WHAT IS NEEDED:
Copy all entries exactly, and wherever an entry holds a picture, leave that picture out.

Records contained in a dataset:
* * * * * * *
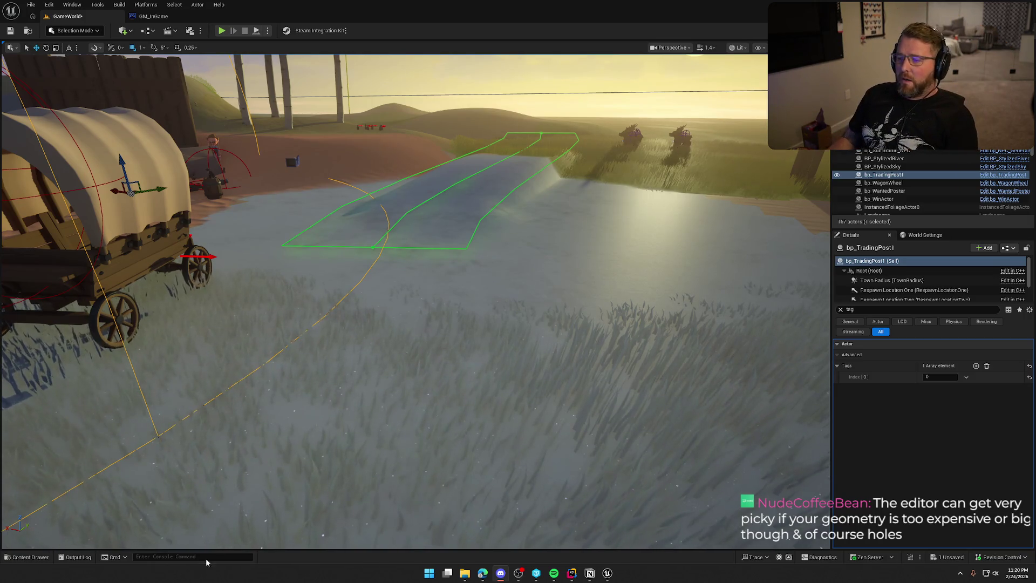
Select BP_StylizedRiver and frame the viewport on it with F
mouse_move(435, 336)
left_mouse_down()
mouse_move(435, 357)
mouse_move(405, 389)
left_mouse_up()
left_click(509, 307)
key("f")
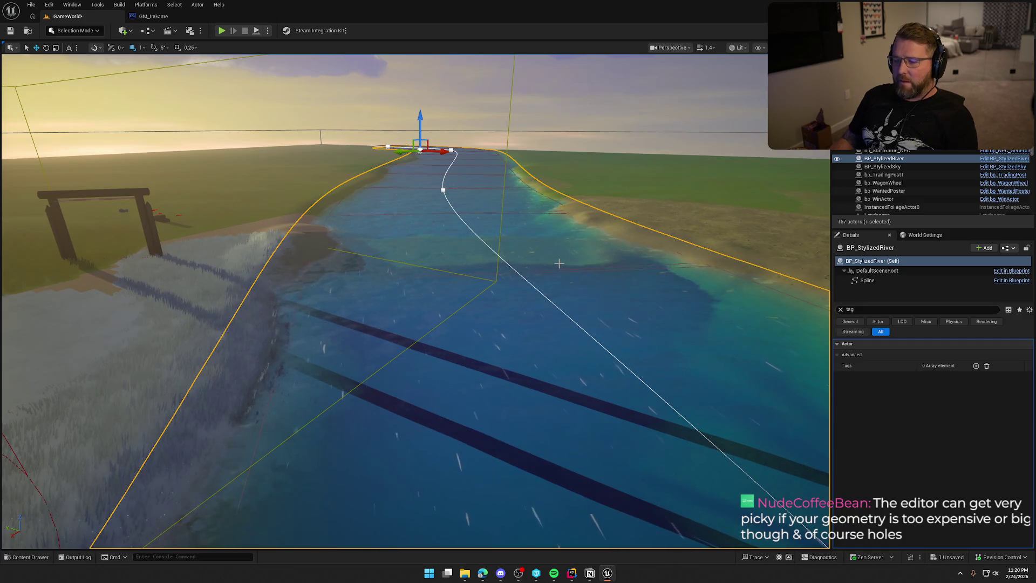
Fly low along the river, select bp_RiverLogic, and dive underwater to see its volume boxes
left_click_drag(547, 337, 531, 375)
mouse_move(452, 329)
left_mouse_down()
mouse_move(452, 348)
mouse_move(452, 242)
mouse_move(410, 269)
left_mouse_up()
* * * * * * *
SOLUTION TO THIS PROBLEM:
Select BP_StylizedRiver and frame the viewport on it with F
mouse_move(435, 336)
left_mouse_down()
mouse_move(435, 357)
mouse_move(405, 389)
left_mouse_up()
left_click(509, 307)
key("f")
Fly low along the river, select bp_RiverLogic, and dive underwater to see its volume boxes
left_click_drag(547, 337, 531, 375)
mouse_move(452, 329)
left_mouse_down()
mouse_move(452, 348)
mouse_move(452, 242)
mouse_move(410, 269)
left_mouse_up()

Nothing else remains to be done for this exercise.